◆ PASSAGE PROVIDED:
+ + + + + + +

They researched recipes and had to choose between sweet and savory and then picked a type of cracker to go with their cheeseball.

Each class had teams of two or three students combining to make six cheeseballs, and staff members came in throughout the day to taste them and pick their favorites. Manuel gave the winning team in each class a bag of chocolates.

“They did really well,” she said. “I just try to make it meaningful, fun, get them in the kitchen.”

Freshmen Lukas Shumaker and Floyd Davis had fun with the class assignment. They put green onions, shredded cheddar cheese, cream cheese, Worcestershire sauce and dried beef in their cheeseball. Then they fried hickory-smoked bacon and broke it up to resemble feathers, eyes and mouth.

“The only cheeseball I’ve ever had has been a savory flavor, and that’s just what I’ve known to make,” Shumaker said. “I’ve gotten to make a few. It’s nice to have made it again.”

Davis, on the other hand, said it was his first time making a cheeseball.

“It was pretty easy,” he said.

At Seymour-Redding Elementary School on Tuesday, Rhiannon Castetter and her fourth-graders had a Charlie Brown Thanksgiving.

All month, she said they have been working on gratitude, and each day, they worked on a Google Slides prompt about being grateful for something.

“That’s what Thanksgiving is all about is sharing food with your family and being able to reflect on what you’re thankful for,” Castetter said.

On Tuesday, they arranged their desks in a U shape in the classroom and watched “A Charlie Brown Thanksgiving” and then celebrated as a family with everything Charlie Brown and the Peanuts kids ate for their dinner in the movie. Castetter served pretzels, jellybeans, popcorn, toast and ice cream.

“Just like Charlie Brown in ‘A Charlie Brown Thanksgiving,’ we want to make sure that we’re sharing a meal with friends,” she said.

As the students ate at their desks, Castetter went around the room asking them what they are thankful for. The responses included family, friends, classmates, a great teacher, dogs, wrestling, mother, parents, brother, house and life.

“I don’t get to spend Thanksgiving with the boys this year,” Castetter said, referring to her two sons who are in the military. “You all get to be my kids for Thanksgiving, so I’m thankful for today that I get to share my Thanksgiving meal with you.”

Finally, Castetter encouraged the kids to have conversations about Thanksgiving family traditions and their favorite Thanksgiving food.

“Just talk about absolutely anything and enjoy conversation with your friends before we have a few days off,” she told her students.

At Crothersville Elementary School on Tuesday, first grade teachers Ashley Spicer and Karra Hercamp combined their classes so they could all be together for Thanksgiving.

The menu for the feast included turkey tacos, and throughout the day, they completed Thanksgiving stations, including making log cabins out of pretzels and hunting for animal pictures around the classroom.

+ + + + + + +

◆ DATA EXCERPTS:

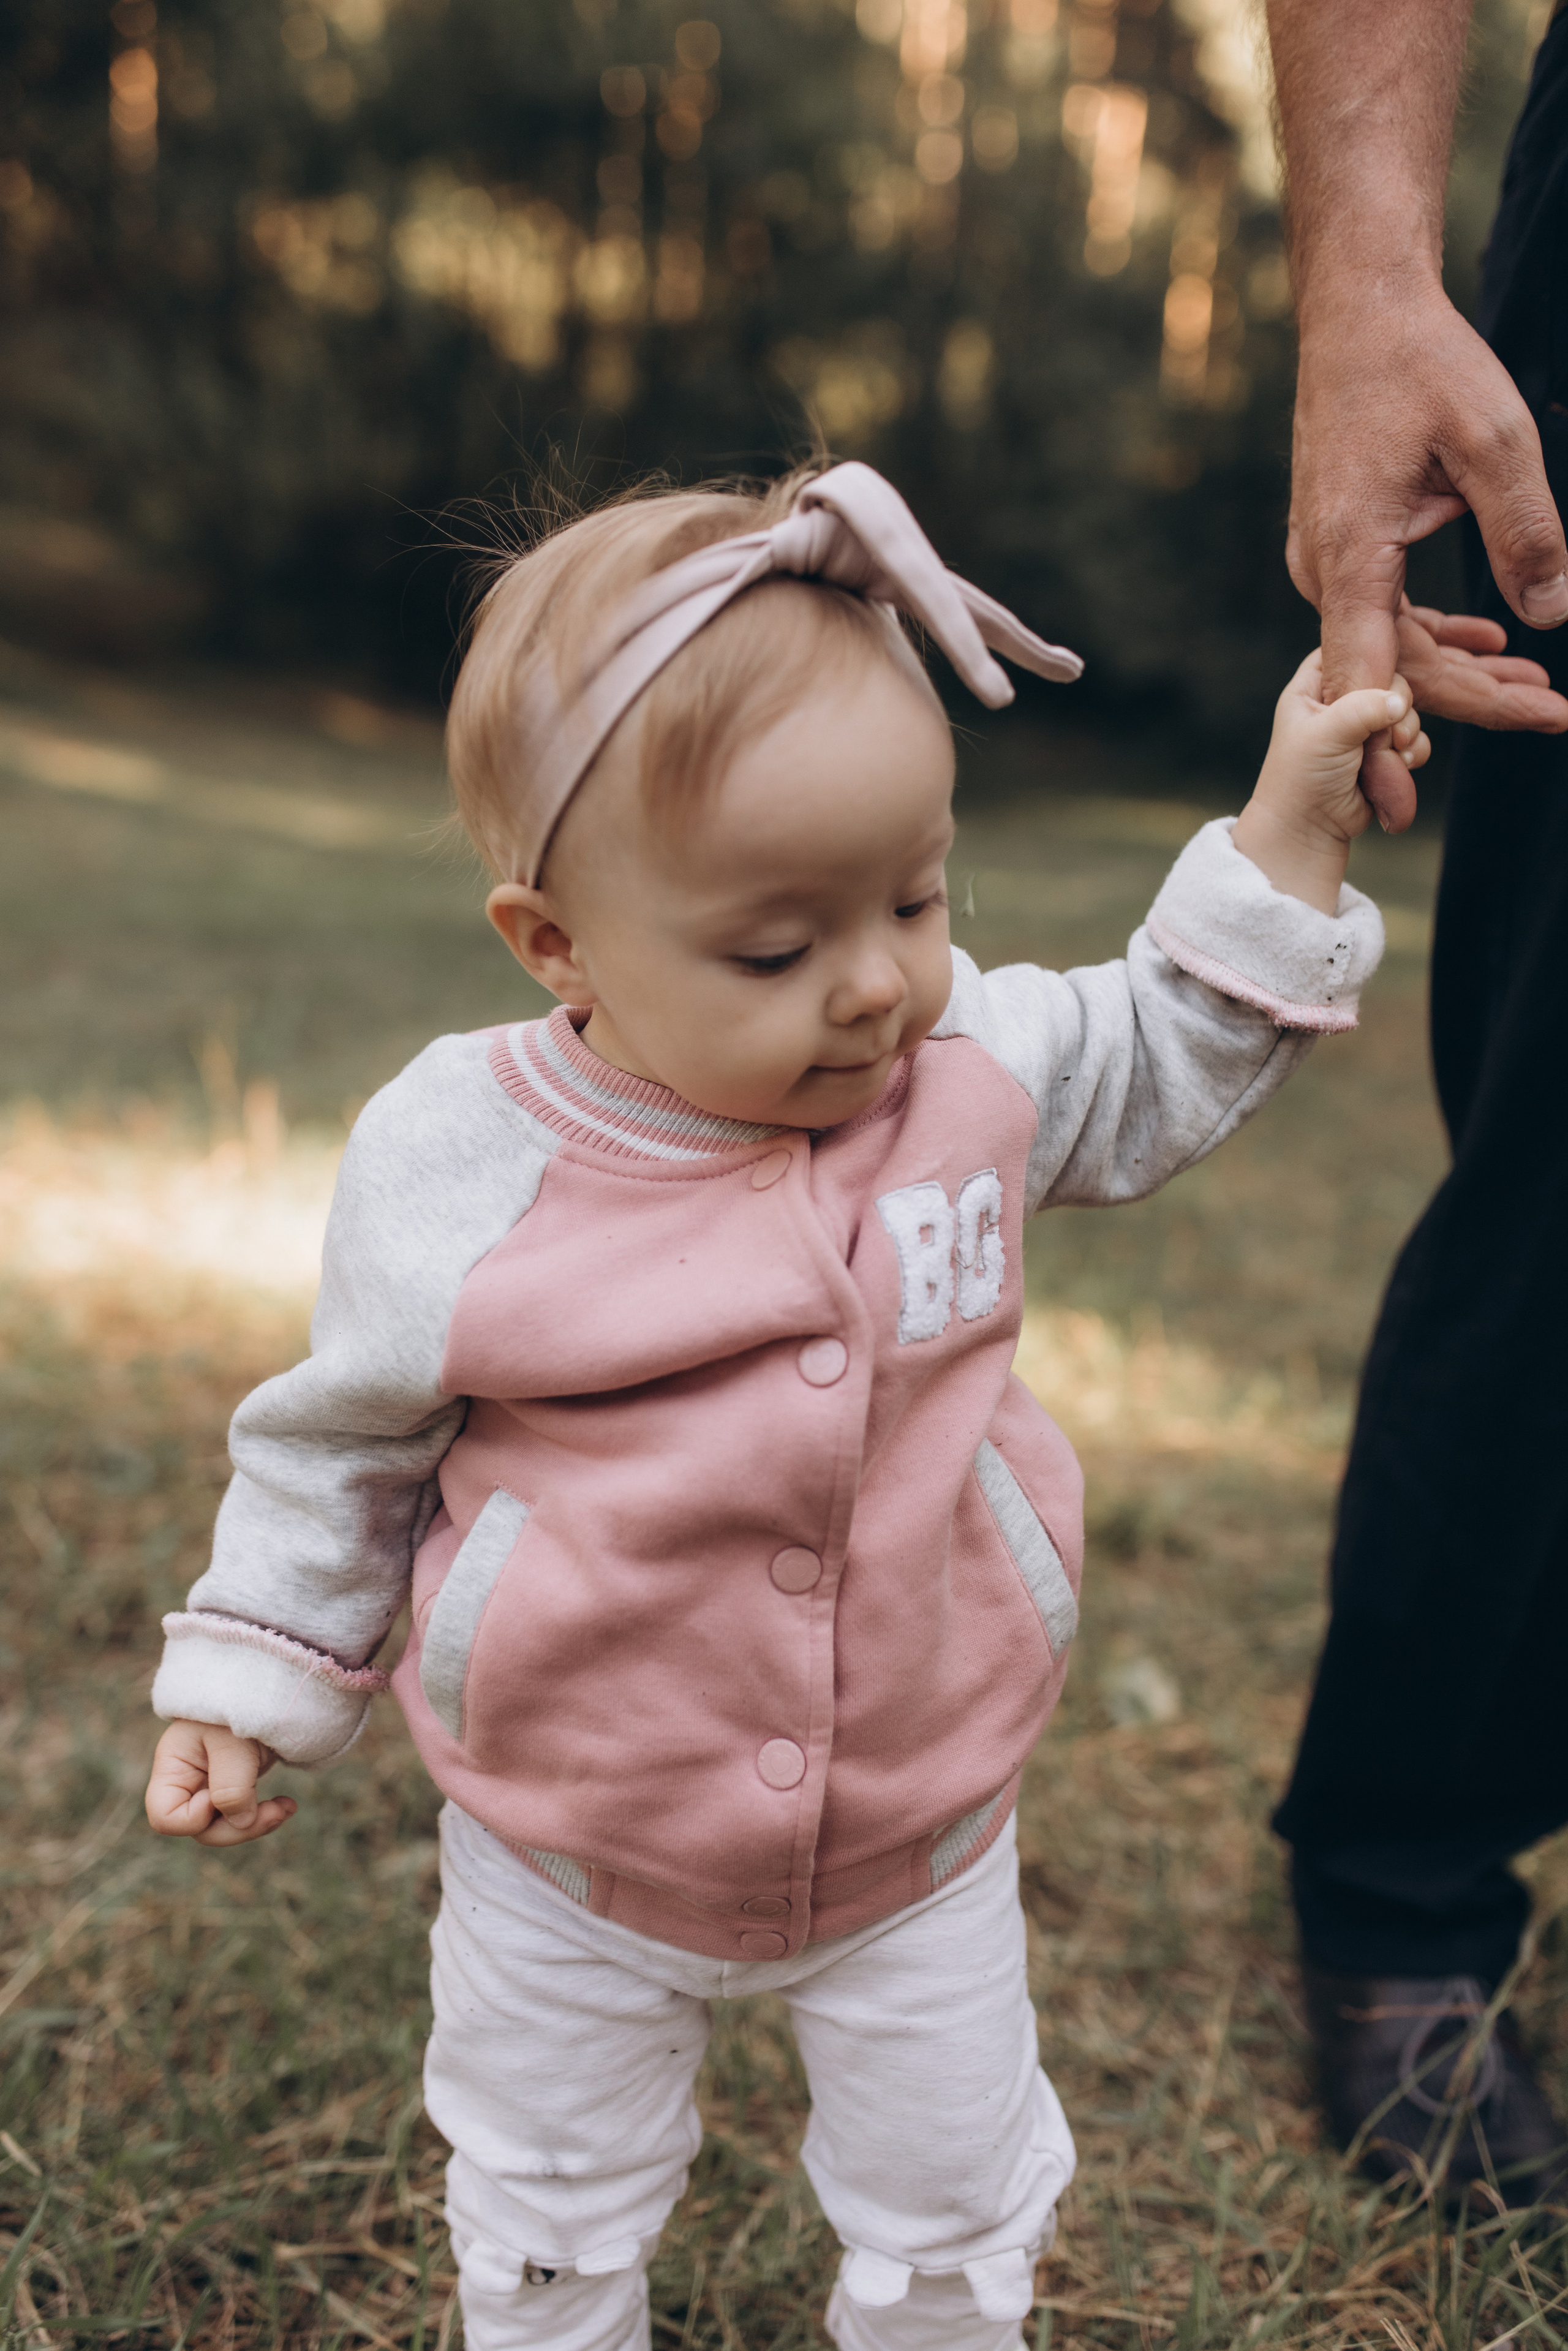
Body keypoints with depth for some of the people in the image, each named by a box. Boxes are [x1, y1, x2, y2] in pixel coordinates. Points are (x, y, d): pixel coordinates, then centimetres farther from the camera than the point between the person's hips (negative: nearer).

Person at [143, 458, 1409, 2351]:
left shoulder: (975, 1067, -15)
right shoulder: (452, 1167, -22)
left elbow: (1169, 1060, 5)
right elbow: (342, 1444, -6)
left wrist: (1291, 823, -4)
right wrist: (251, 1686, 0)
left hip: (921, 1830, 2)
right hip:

+ + + + + + +

◆ TASKS:
- a) Using the school Thanksgiving article, say whether each statement agrees with it: (i) Castetter's fourth-graders watched "A Charlie Brown Thanksgiving" in class; (ii) Davis had made cheeseballs several times before this assignment; (iii) Ashley Spicer and Karra Hercamp teach second grade. Answer yes or no for each, and quote the words of the article that decide it.
- b) Reproduce, word for word, the part of the school Thanksgiving article starting with "They researched recipes" and going on through "bag of chocolates.".
- c) Summarize the school Thanksgiving article in three sentences.

◆ RESPONSES IN ORDER:
- a)
(i) Yes: "watched “A Charlie Brown Thanksgiving”"
(ii) No: "Davis, on the other hand, said it was his first time making a cheeseball."
(iii) No: "first grade teachers Ashley Spicer and Karra Hercamp"

- b)
They researched recipes and had to choose between sweet and savory and then picked a type of cracker to go with their cheeseball.

Each class had teams of two or three students combining to make six cheeseballs, and staff members came in throughout the day to taste them and pick their favorites. Manuel gave the winning team in each class a bag of chocolates.

- c) Students in teams of two or three made cheeseballs for staff members to taste and judge, and Manuel gave the winning team in each class a bag of chocolates. At Seymour-Redding Elementary School, Rhiannon Castetter's fourth-graders watched "A Charlie Brown Thanksgiving," ate the foods the Peanuts kids ate in the movie, and told what they are thankful for. At Crothersville Elementary School, first grade teachers Ashley Spicer and Karra Hercamp combined their classes for a feast that included turkey tacos, and the students completed Thanksgiving stations.